Dua Lipa (デュア・リパ)の「Break My Heart」は、80年代の伝説的バンドINXS (インエクセス)の名曲を大胆に引用し、世界中のチャートを席巻したダンスポップの傑作だ。「恋に落ちる恐怖」を歌いながら踊れるという、モダンとレトロが見事に融合した2020年代を代表する一曲である。
🎧 クイック概要:10秒でわかる基本データ
| 項目 | 内容 |
| アーティスト / 曲名 | Dua Lipa / Break My Heart |
| 収録アルバム | Future Nostalgia |
| サンプリング元 | INXS – Need You Tonight (1987) |
| 最高位 | UK最高6位 米Billboard Hot 100最高21位 ほか世界各国でヒット |
💡 制作の裏側:まさかの「事後承諾」?制作秘話

この曲は、プロデューサーのAndrew Wattらと共に、なんと「一晩」で書き上げられた。現場のテンションだけで完成させた勢いのある楽曲だ。
制作陣やデュア・リパ本人は、最初は出来上がった楽曲がINXSの「Need You Tonight」と似ていると完全には認識しておらず、後でその類似性に気づいたと語っている。「すごい曲ができた!」と盛り上がった後に「あれ、これ既視感あるぞ?」と発覚。デュア・リパは後にこう語っている。
デュア・リパはインタビューで、INXSのメロディの類似性に気づいた際、「最初は ‘これは素晴らしい!’ と思っていたけど、後で ‘Hold on, guys…’ と気づいた。

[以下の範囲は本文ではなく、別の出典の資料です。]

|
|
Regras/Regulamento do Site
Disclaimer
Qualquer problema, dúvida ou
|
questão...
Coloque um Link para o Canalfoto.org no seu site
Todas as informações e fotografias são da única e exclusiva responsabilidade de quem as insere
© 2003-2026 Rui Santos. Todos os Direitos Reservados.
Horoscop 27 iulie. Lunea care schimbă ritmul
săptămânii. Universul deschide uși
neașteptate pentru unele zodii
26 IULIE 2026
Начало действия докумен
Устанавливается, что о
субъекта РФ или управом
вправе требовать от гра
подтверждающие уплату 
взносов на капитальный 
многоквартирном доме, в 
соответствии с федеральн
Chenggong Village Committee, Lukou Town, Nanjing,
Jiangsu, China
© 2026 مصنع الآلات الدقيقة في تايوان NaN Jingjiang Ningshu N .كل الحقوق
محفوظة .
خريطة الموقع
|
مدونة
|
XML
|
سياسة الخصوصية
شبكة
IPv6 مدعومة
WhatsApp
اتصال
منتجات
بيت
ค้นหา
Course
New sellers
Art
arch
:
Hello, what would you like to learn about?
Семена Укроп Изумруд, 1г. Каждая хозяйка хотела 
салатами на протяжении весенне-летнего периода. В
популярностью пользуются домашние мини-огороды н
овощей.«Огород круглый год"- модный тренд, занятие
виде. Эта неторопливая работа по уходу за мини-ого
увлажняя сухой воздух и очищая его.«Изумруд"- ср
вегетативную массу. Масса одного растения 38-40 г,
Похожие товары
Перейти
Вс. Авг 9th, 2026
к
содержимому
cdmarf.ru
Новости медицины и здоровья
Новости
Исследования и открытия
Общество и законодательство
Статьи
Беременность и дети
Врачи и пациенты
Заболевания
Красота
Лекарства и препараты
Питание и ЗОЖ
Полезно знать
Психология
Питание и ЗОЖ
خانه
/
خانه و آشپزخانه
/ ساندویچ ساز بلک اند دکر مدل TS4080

INXS の人たちも曲を気に入ってくれたので、公平さを考えて彼らに作詞作曲クレジットと出版権を与えた」と説明している。
この潔い対応により、INXSのメンバーも正式に共作者として名を連ねている。
🕺 サンプリング元:INXS「Need You Tonight」
楽曲の肝となる「I should’ve stayed at home…」というフレーズのリズムとギターリフは、1987年の全米1位ヒット曲、INXSの「Need You Tonight」を引用したものだ。この「どこかで聞いたことがある安心感」が、幅広い世代に刺さる要因となった。
🎙 歌詞のテーマ:「ダンスしながら泣く」恋愛心理

デュア・リパはこの曲を「ダンス・クライング(踊りながら泣く)」と表現している。
- テーマ: 新しい恋への期待と、心を壊されることへの恐怖
- 核心: 「一人の方が安全だったのに、君の”Hello”で全てが変わってしまった」という、自立した女性が恋に落ちる瞬間の脆さ(弱さ)を肯定している。
📹 ミュージックビデオの注目ポイント

MVは、デュア・リパが様々な部屋や飛行機の通路をワープするように移動する、視覚効果満載の内容だ。これは、恋に落ちて感情が揺れ動く「感情のジェットコースター」を視覚的に表現しており、2020年代のポップアイコンとしての地位を不動のものにした。
📈 なぜ世界中で大ヒットしたのか?
- レトロ×モダンの完成度: Bouncyなベースラインと80年代サンプリングの相性が抜群。
- 時代背景とのシンクロ: コロナ禍の2020年3月にリリースされ、デュア・リパは歌詞について「初期の恋愛の脆さ」を語っている。また彼女はアルバムのリリースを、パンデミックの影響で前倒ししたと明言しており、この背景が多くのリスナーの共感を呼んだ面もある。
- 完璧なプロモーション: 1990年代風のカラフルなMVや、グラストンベリーでのライブを意識した「現場主義」のサウンドメイクが功を奏した。